▸ Entries supplied

.....

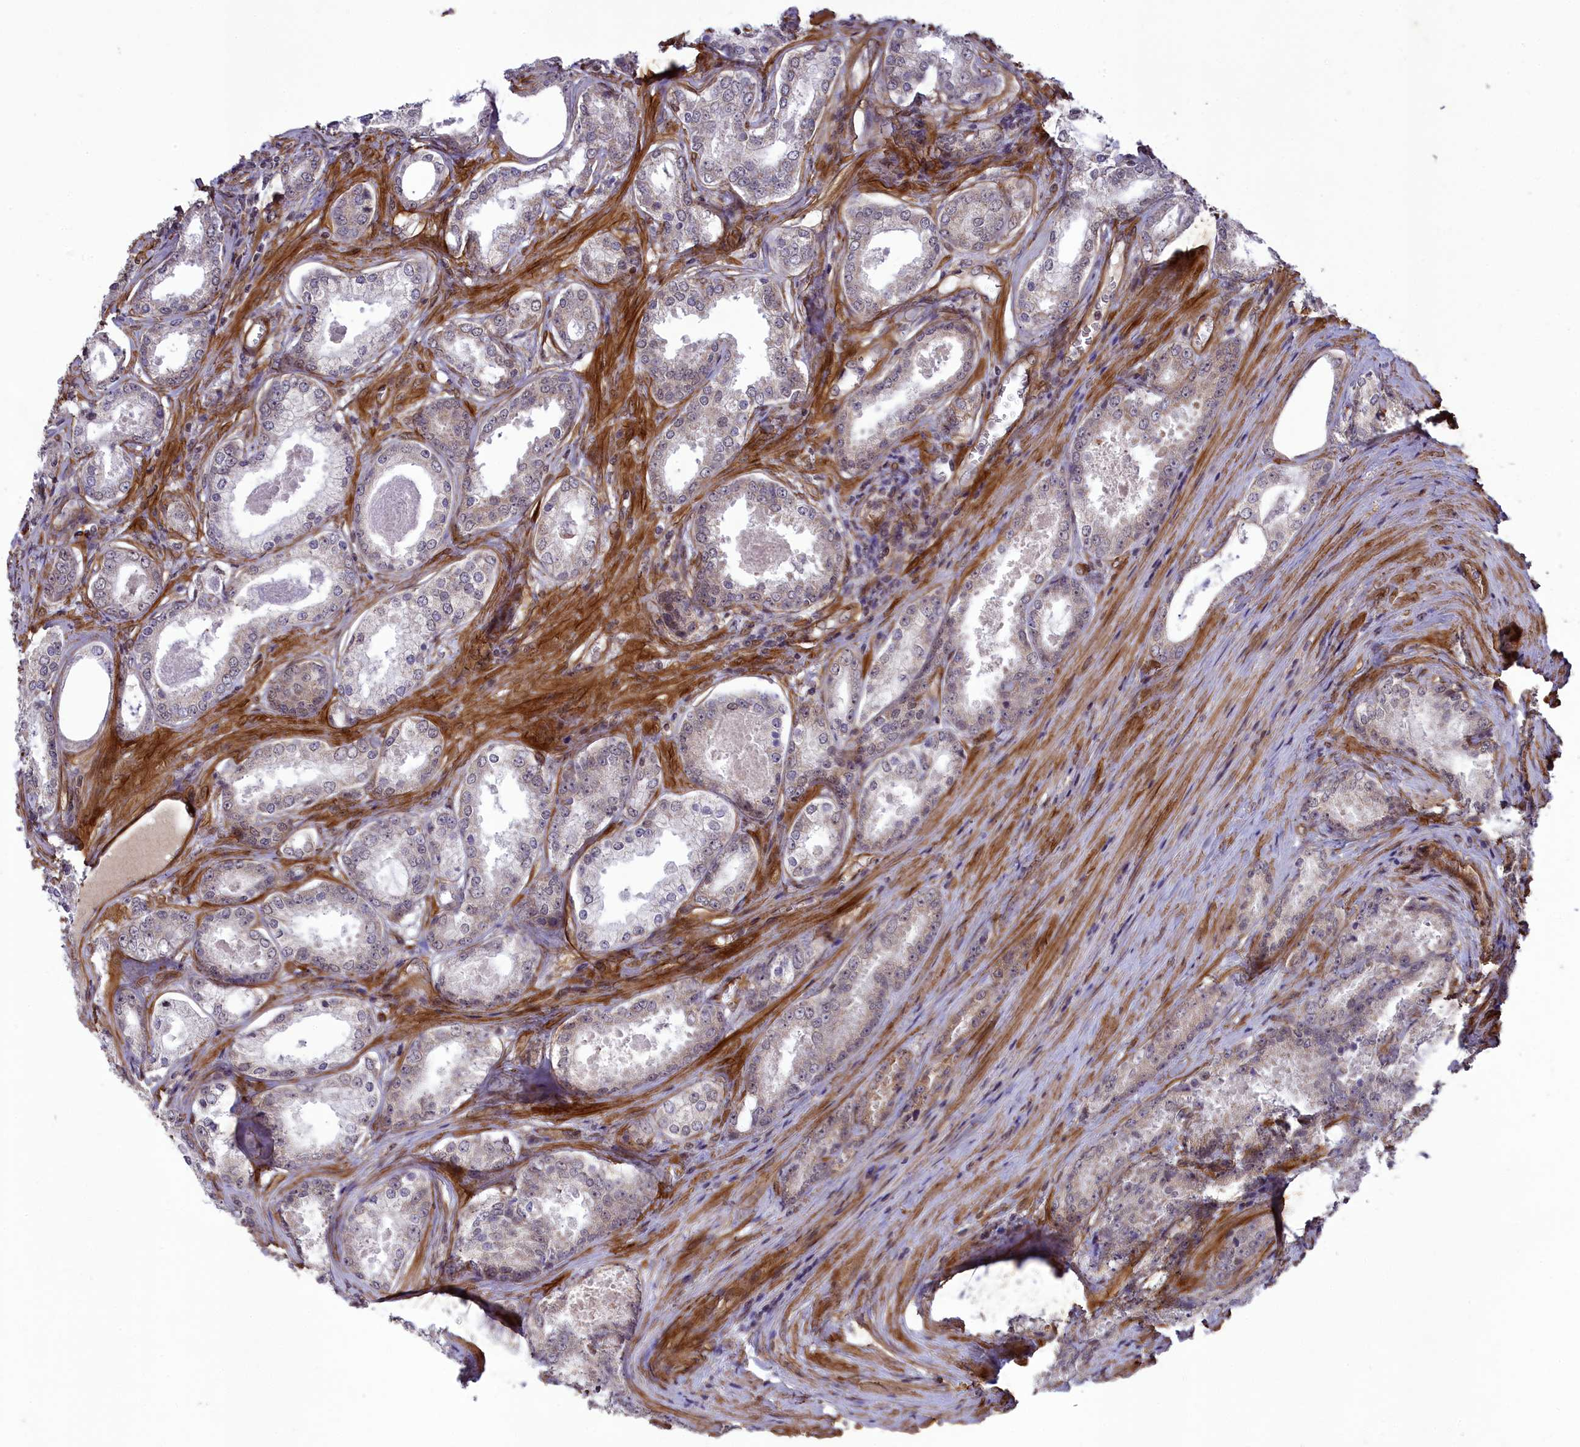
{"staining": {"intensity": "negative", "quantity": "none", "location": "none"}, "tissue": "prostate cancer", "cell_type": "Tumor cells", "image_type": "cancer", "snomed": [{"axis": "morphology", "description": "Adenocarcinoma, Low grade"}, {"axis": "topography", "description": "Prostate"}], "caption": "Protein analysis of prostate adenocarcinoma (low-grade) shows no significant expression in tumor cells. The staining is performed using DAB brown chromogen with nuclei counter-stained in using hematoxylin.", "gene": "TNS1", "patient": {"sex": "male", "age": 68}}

.....

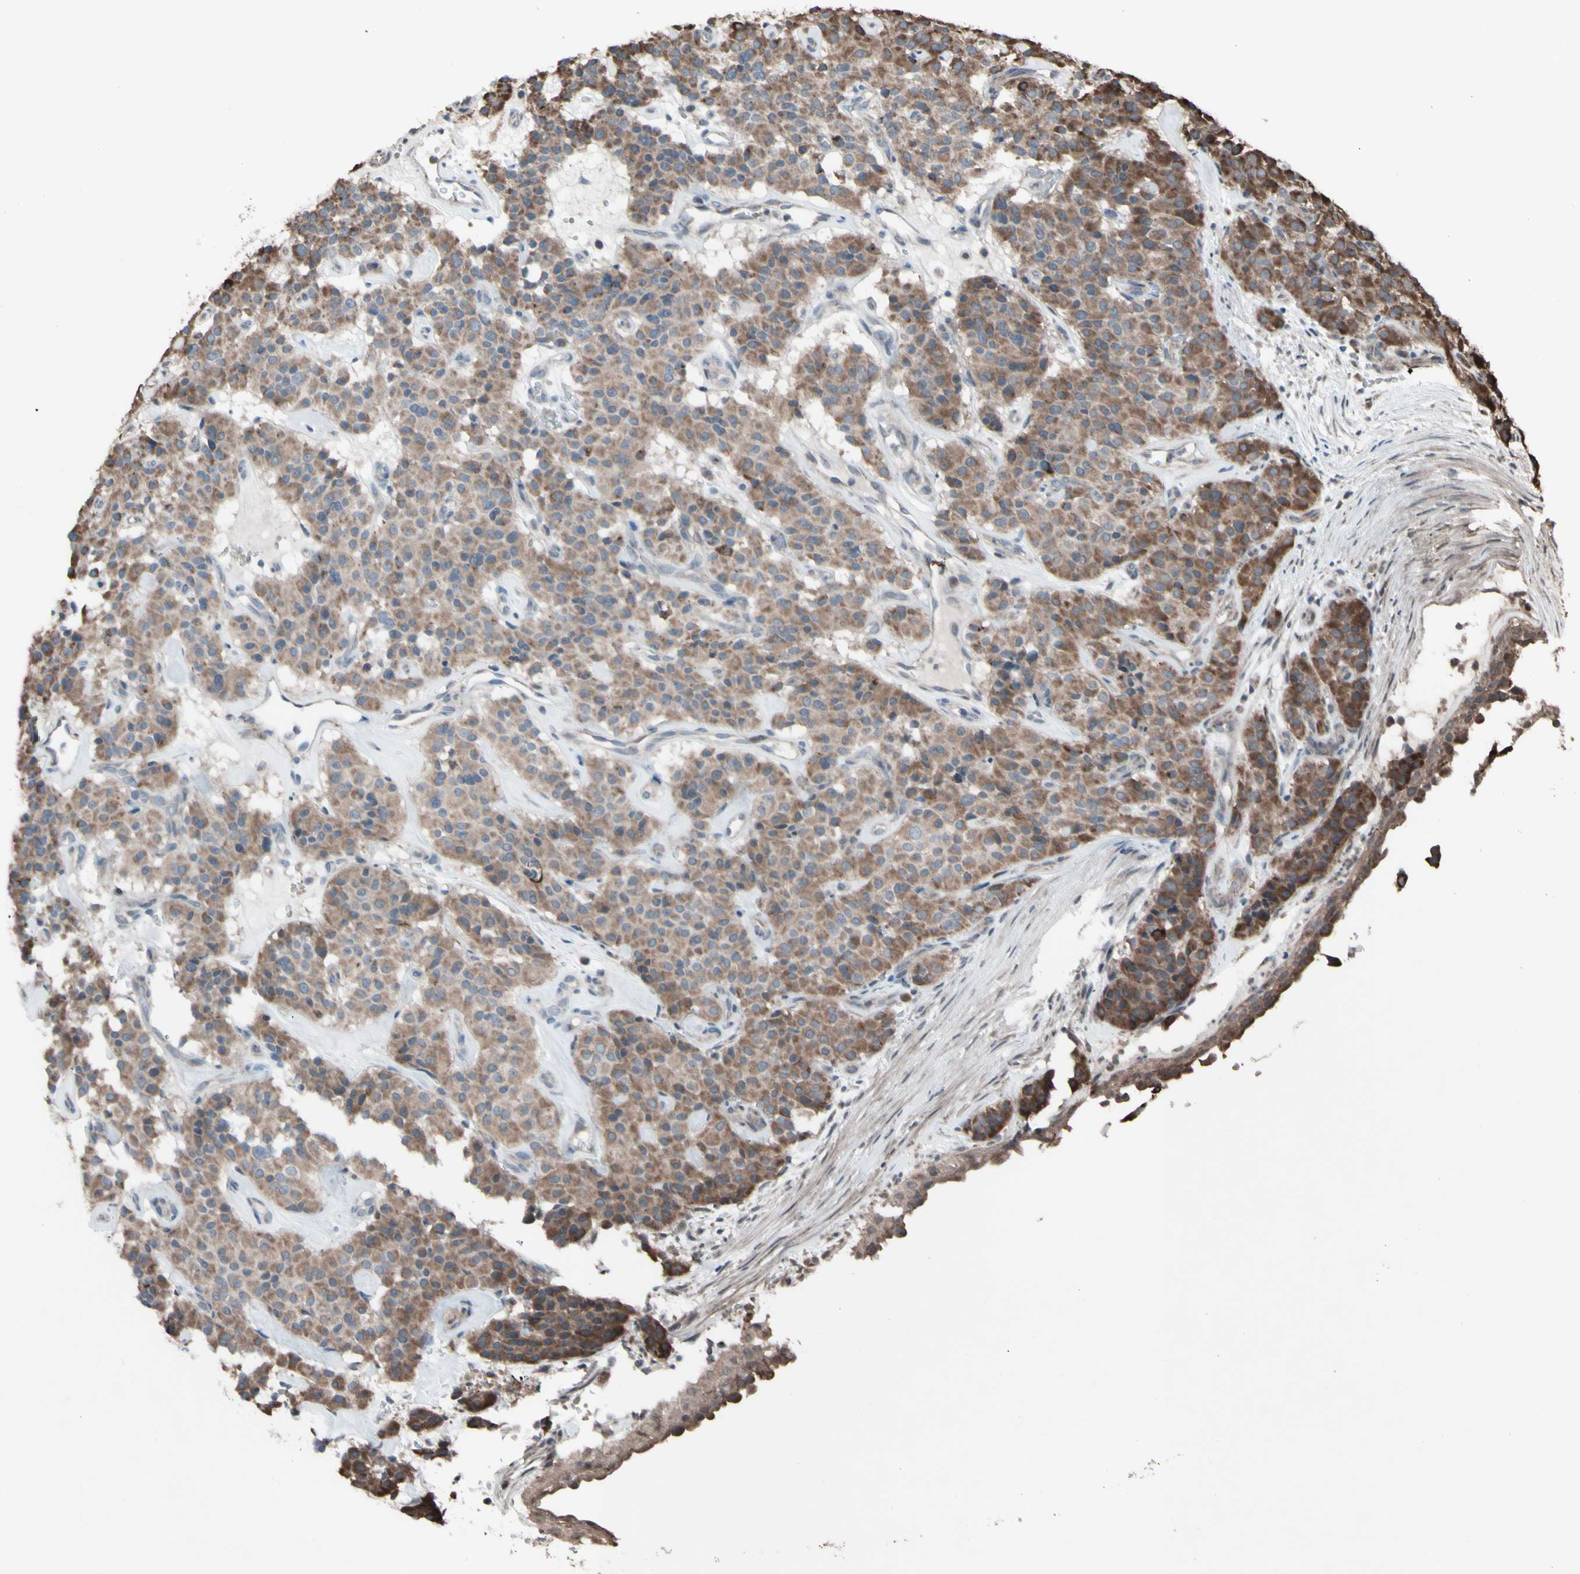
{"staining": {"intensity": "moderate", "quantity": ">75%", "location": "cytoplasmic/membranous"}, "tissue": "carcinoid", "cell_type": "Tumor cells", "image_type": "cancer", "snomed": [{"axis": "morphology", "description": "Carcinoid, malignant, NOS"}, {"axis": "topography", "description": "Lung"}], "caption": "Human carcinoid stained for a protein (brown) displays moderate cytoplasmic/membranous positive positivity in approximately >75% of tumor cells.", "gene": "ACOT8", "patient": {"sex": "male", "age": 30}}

.....

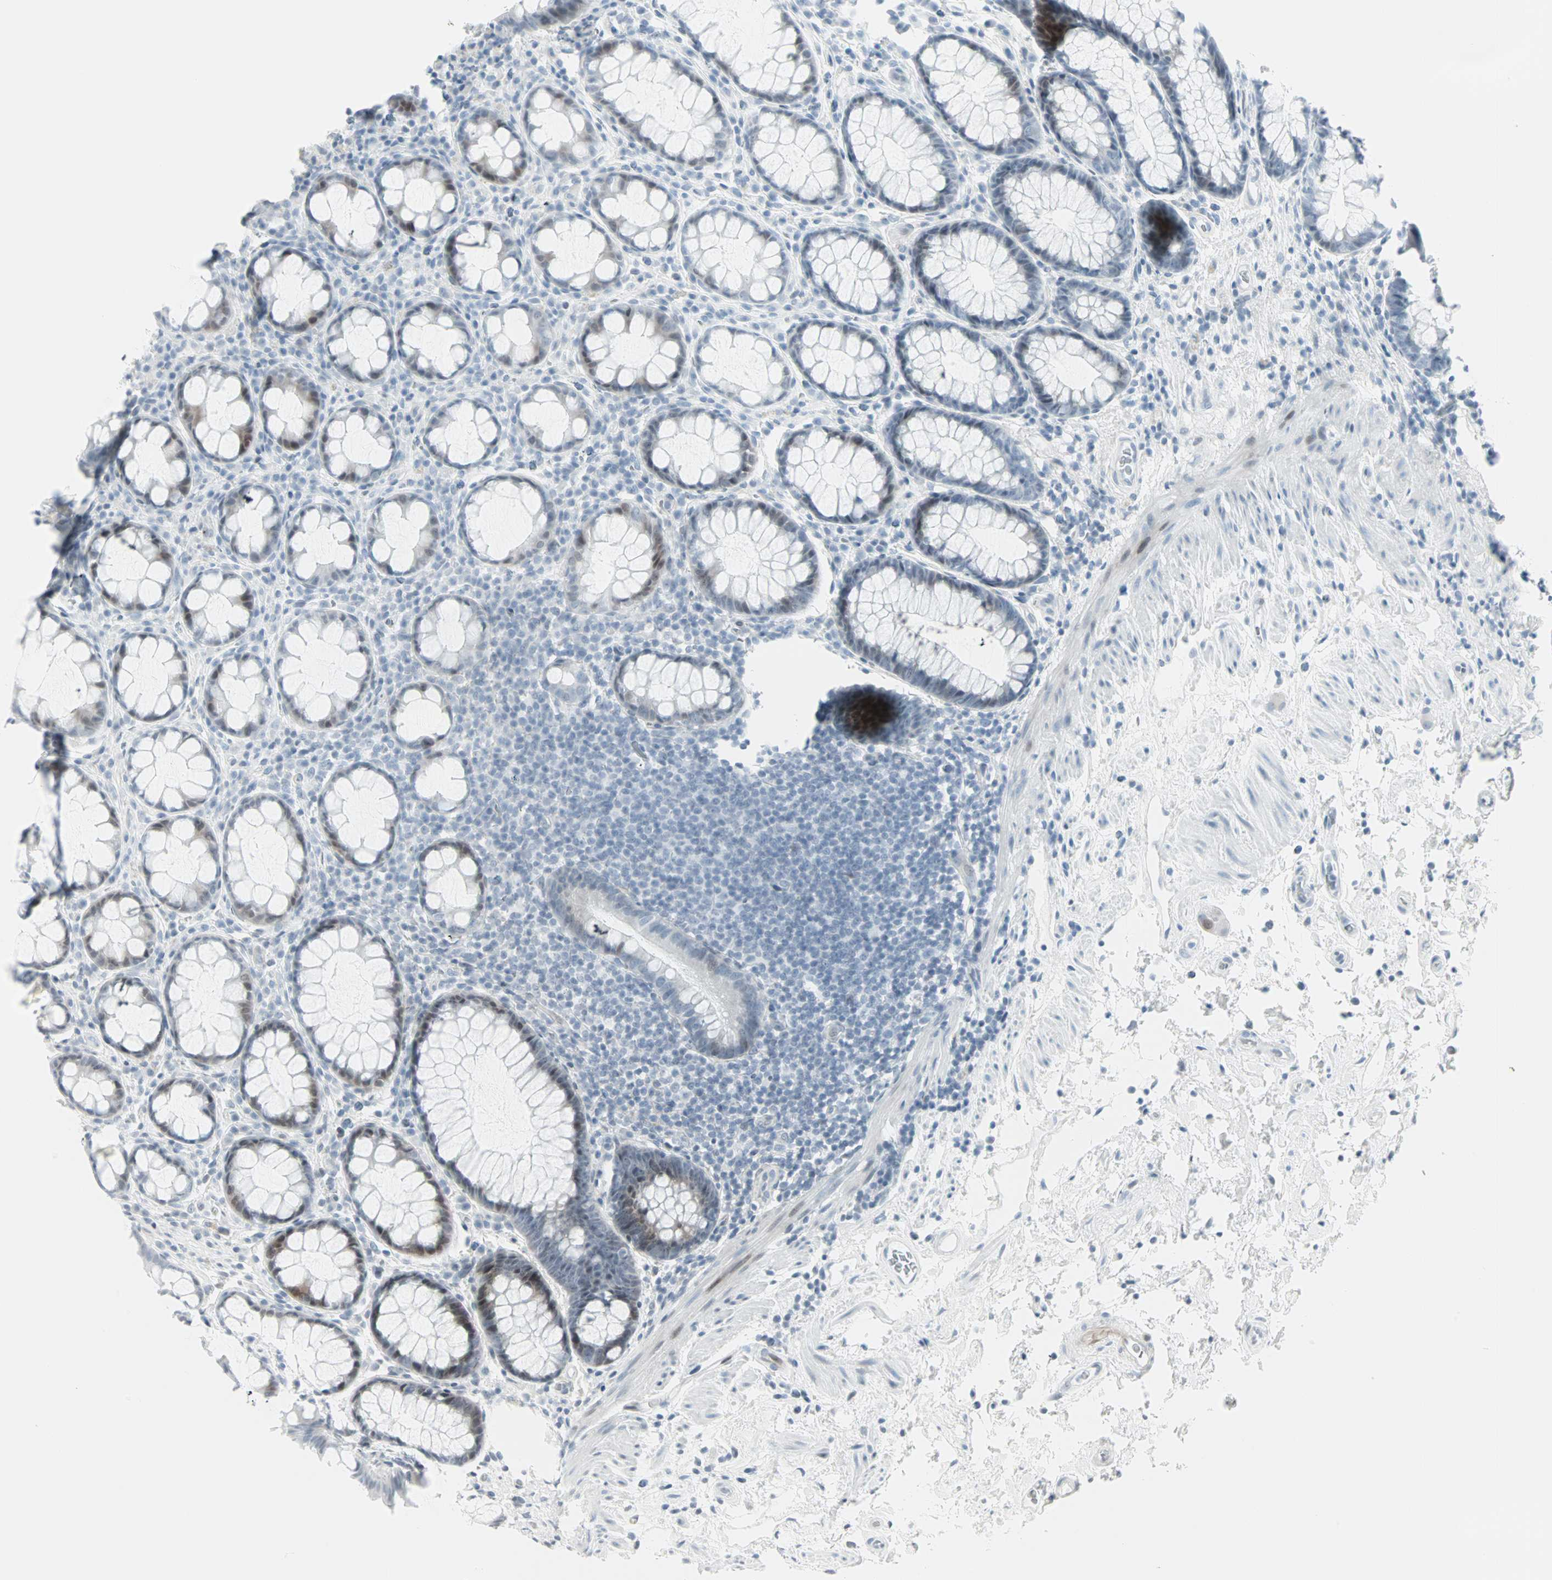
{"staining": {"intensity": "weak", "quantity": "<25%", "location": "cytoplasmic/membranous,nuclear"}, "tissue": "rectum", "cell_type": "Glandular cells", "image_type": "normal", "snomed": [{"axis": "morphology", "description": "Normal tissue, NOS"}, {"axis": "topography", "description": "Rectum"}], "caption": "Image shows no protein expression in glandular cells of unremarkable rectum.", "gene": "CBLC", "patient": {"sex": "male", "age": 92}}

.....

▸ Work request
Return all lines of the data in which the string "Tumor" appears.

▸ Output for this task
{"staining": {"intensity": "negative", "quantity": "none", "location": "none"}, "tissue": "prostate cancer", "cell_type": "Tumor cells", "image_type": "cancer", "snomed": [{"axis": "morphology", "description": "Adenocarcinoma, Low grade"}, {"axis": "topography", "description": "Prostate"}], "caption": "Protein analysis of prostate adenocarcinoma (low-grade) shows no significant expression in tumor cells. The staining is performed using DAB brown chromogen with nuclei counter-stained in using hematoxylin.", "gene": "TNS1", "patient": {"sex": "male", "age": 68}}
{"staining": {"intensity": "moderate", "quantity": ">75%", "location": "cytoplasmic/membranous"}, "tissue": "carcinoid", "cell_type": "Tumor cells", "image_type": "cancer", "snomed": [{"axis": "morphology", "description": "Carcinoid, malignant, NOS"}, {"axis": "topography", "description": "Lung"}], "caption": "Human carcinoid stained for a protein (brown) displays moderate cytoplasmic/membranous positive positivity in approximately >75% of tumor cells.", "gene": "ACOT8", "patient": {"sex": "male", "age": 30}}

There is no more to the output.